# Exercise aim:
In the account of the 1940 house fire below, what did Nellie use to move her mother out of the house to safety?

# Text block:
This is what I learned.

On February 14, 1940, my great aunt Nellie was in the kitchen of the family house in upstate New York, baking Valentine’s Day cookies for the neighborhood children. Small and silver-haired, a spinster all her life, Nellie was a retired art teacher who had studied at the Pratt Institute in Brooklyn and now cared for my great-grandmother, an invalid paralyzed from a recent stroke.

Outside, a snowstorm raged, but inside, the house was warm and cozy. After rolling out the dough and shaping the cookies, Nellie turned the knob on the gas oven, then went to check on her mother who lay in bed in the front parlor.

"You all right, mother?" Nellie held her mother’s hand. The old lady, unable to speak, gave Nellie’s hand a feeble squeeze.

Returning to the kitchen, Nellie saw that a downdraft had blown out the pilot flame. The oven hadn’t lit.

So, Nellie found a wooden match, opened the oven door, and struck the match against the oven wall.

The force of the explosion blew my eighty-pound great aunt backwards off her feet. The wall behind the stove burst into flame. Fire was suddenly everywhere.

Singed, bruised, but otherwise unhurt, Nellie remembered her mother in the front parlor. "I’ve got to get her out of the house," she thought. But how?

With the bedquilt, she wrapped her mother like a baby and carefully lowered her to the floor.

Then she hauled her mother into the porch rocker (kept indoors indoors for the winter) and, using it like a wheelchair, slid the rocker out the front door, off the porch, and into the safety of a snowdrift. She ran to a neighbor’s for help, but by the time the fire department arrived, the house was already gone.

The moment my mother finished that story, I looked at her and thought, I’ve got work to do.

As a budding writer, I used to think I had to go out into the world for stories. But the truth of the matter? There are stories right under our noses, just waiting to be told. And those stories, like my mother herself, are fragile.

So, these days when I phone mom, who just turned ninety-three, I’ll sit in the rocker and ask her to tell me more about this relative or that, this heirloom, that family recipe. She never disappoints. There’s always a new wrinkle.

And the rocker that helped save my great-grandmother? It’s become my own talismanic time machine. I ask you, who needs StarTrek anyway?

# Supplied data:
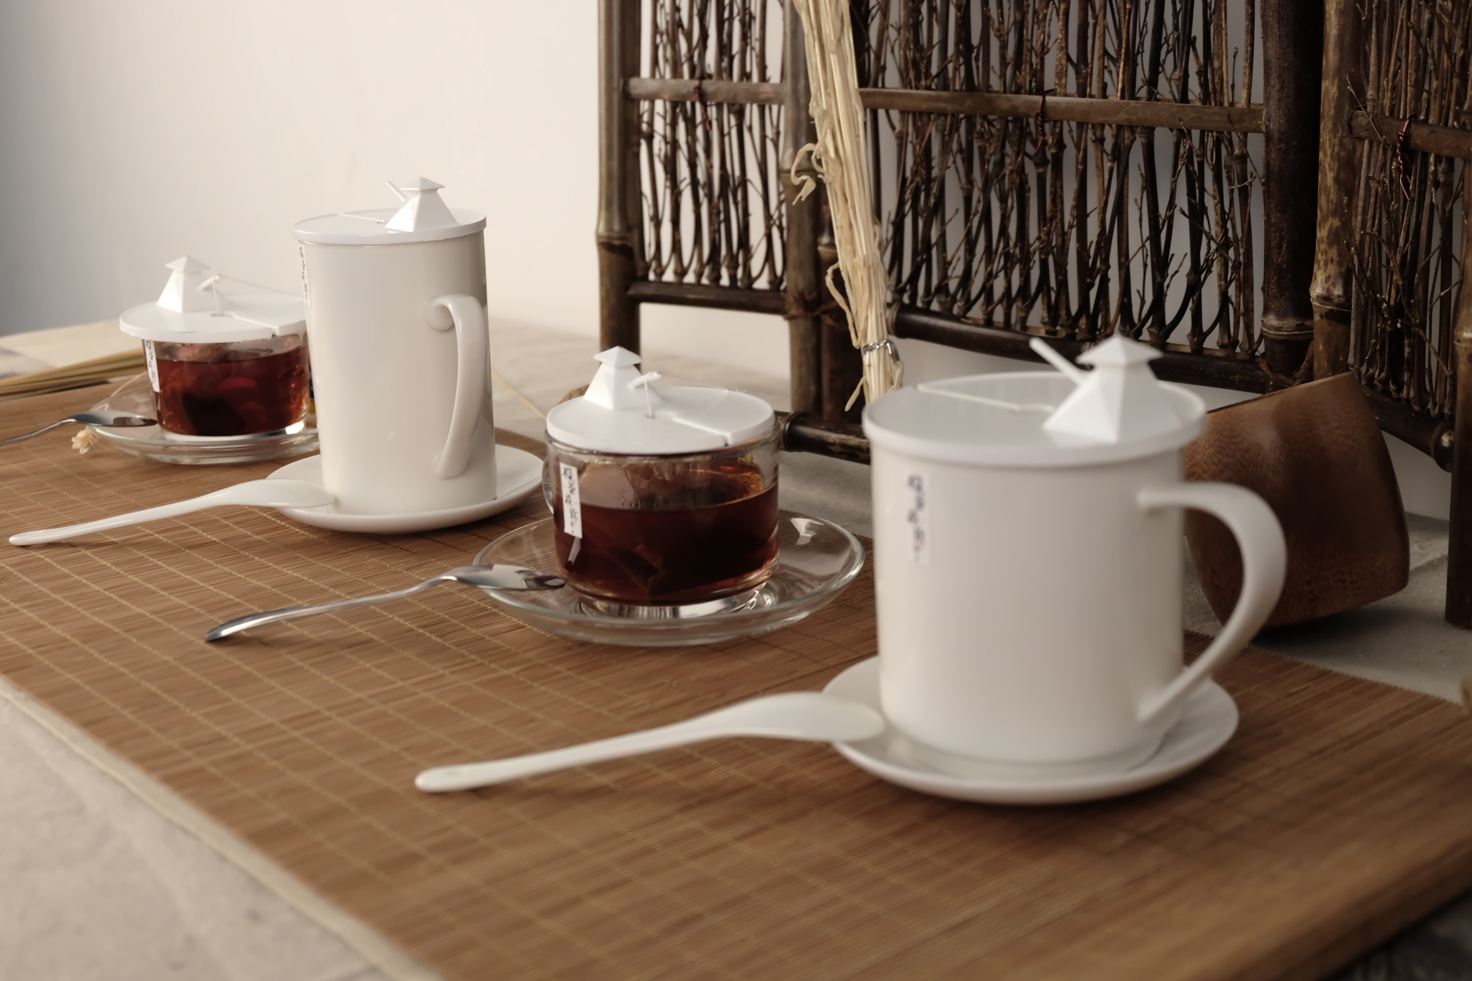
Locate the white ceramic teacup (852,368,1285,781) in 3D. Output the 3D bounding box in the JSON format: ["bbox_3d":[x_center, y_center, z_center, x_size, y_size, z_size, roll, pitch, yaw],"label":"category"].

# Response area:
The porch rocker, which she slid out the front door like a wheelchair.